Member of Legislative Assembly Andhra Pradesh
- Incumbent
- Assumed office 2024
- Preceded by: Mohammed Nawaz Basha
- Constituency: Madanapalle
- In office 2009–2014
- Preceded by: Dommalapati Ramesh
- Succeeded by: Dr. M. S. Desai Thippa Reddy
- Constituency: Madanapalle

Personal details
- Born: 1971 (age 54–55)
- Party: Telugu Desam Party (10 March 2023 – present)
- Other political affiliations: Indian National Congress (before 10 March 2023)

= Mohammed Shahjahan Basha =

Indian politician

Mohammed Shahjahan Basha (born 1971) is an Indian politician from Andhra Pradesh. He is an MLA from Madanapalle Assembly constituency in Annamayya district. He represents Telugu Desam Party. He won the 2024 Andhra Pradesh Legislative Assembly election where TDP had an alliance with BJP and Jana Sena Party.

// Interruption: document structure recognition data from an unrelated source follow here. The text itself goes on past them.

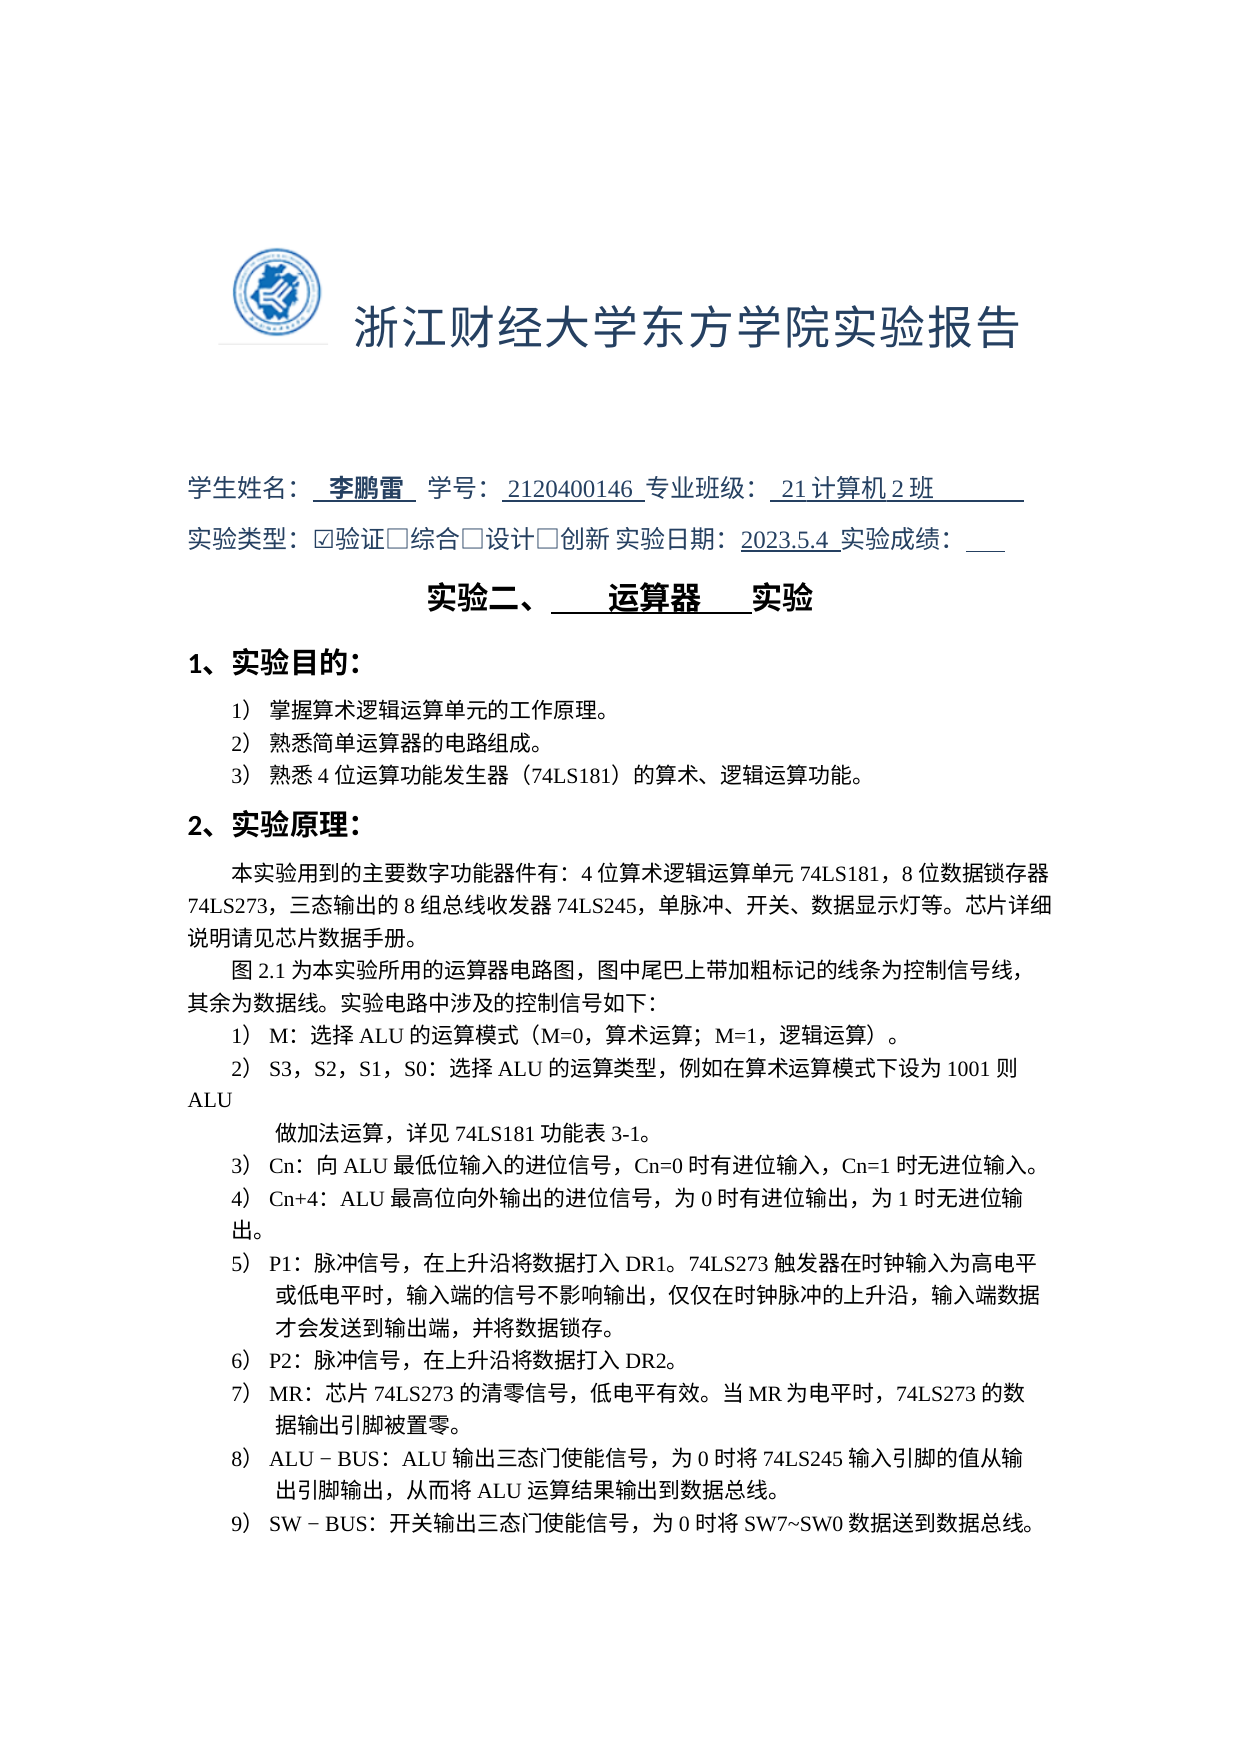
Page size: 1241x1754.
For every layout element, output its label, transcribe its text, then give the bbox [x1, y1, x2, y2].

text 2） S3，S2，S1，S0：选择 ALU 的运算类型，例如在算术运算模式下设为 1001 则 ALU [187, 1050, 1053, 1115]
text 1） M：选择 ALU 的运算模式（M=0，算术运算；M=1，逻辑运算）。 [187, 1018, 1053, 1050]
text 5） P1：脉冲信号，在上升沿将数据打入 DR1。74LS273 触发器在时钟输入为高电平 [187, 1245, 1053, 1278]
text 其余为数据线。实验电路中涉及的控制信号如下： [187, 985, 1053, 1018]
text 6） P2：脉冲信号，在上升沿将数据打入 DR2。 [187, 1343, 1053, 1375]
list 实验原理： [187, 790, 1053, 855]
text 出。 [187, 1213, 1053, 1245]
text 学生姓名： 李鹏雷 学号： 2120400146 专业班级： 21计算机2班 [187, 454, 1053, 519]
text 做加法运算，详见 74LS181 功能表 3-1。 [231, 1115, 1053, 1148]
text 浙江财经大学东方学院实验报告 [187, 243, 1053, 373]
text 2） 熟悉简单运算器的电路组成。 [187, 725, 1053, 758]
text 实验二、 运算器 实验 [187, 563, 1053, 628]
text 本实验用到的主要数字功能器件有：4 位算术逻辑运算单元 74LS181，8 位数据锁存器 74LS273，三态输出的 8 组总线收发器 74LS245，单脉冲、开关、数据显示灯等。芯片详细 说明请见芯片数据手册。 [187, 855, 1053, 953]
text 3） Cn：向 ALU 最低位输入的进位信号，Cn=0 时有进位输入，Cn=1 时无进位输入。 [187, 1148, 1053, 1180]
text 9） SW − BUS：开关输出三态门使能信号，为 0 时将 SW7~SW0 数据送到数据总线。 [187, 1505, 1053, 1538]
text 1） 掌握算术逻辑运算单元的工作原理。 [187, 693, 1053, 725]
text 8） ALU − BUS：ALU 输出三态门使能信号，为 0 时将 74LS245 输入引脚的值从输 出引脚输出，从而将 ALU 运算结果输出到数据总线。 [187, 1440, 1053, 1505]
text 或低电平时，输入端的信号不影响输出，仅仅在时钟脉冲的上升沿，输入端数据 [231, 1278, 1053, 1310]
text 实验类型：☑验证□综合□设计□创新 实验日期：2023.5.4 实验成绩： [187, 519, 1053, 556]
text 3） 熟悉 4 位运算功能发生器（74LS181）的算术、逻辑运算功能。 [187, 758, 1053, 790]
text 才会发送到输出端，并将数据锁存。 [231, 1310, 1053, 1343]
list 实验目的： [187, 628, 1053, 693]
text 7） MR：芯片 74LS273 的清零信号，低电平有效。当MR为电平时，74LS273 的数 据输出引脚被置零。 [187, 1375, 1053, 1440]
text 图 2.1 为本实验所用的运算器电路图，图中尾巴上带加粗标记的线条为控制信号线， [187, 953, 1053, 985]
picture [218, 243, 329, 345]
text 4） Cn+4：ALU 最高位向外输出的进位信号，为 0 时有进位输出，为 1 时无进位输 [187, 1180, 1053, 1213]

== Early life and education ==
Basha is from Madanapalle. He completed his SSC from Arogyavaram English Medium High School, Arogyavaram in 1985.

== Political career ==
Basha won the 2024 Andhra Pradesh Legislative Assembly election from Madanapalle Assembly constituency representing Telugu Desam Party. He polled 97,980 votes and defeated his nearest rival, Nissar Ahmed, of YSR Congress Party by a margin of 5,509 votes. In 2019, Basha contested the 2019 Indian general election in Andhra Pradesh from Rajampet on Indian National Congress ticket but lost the election.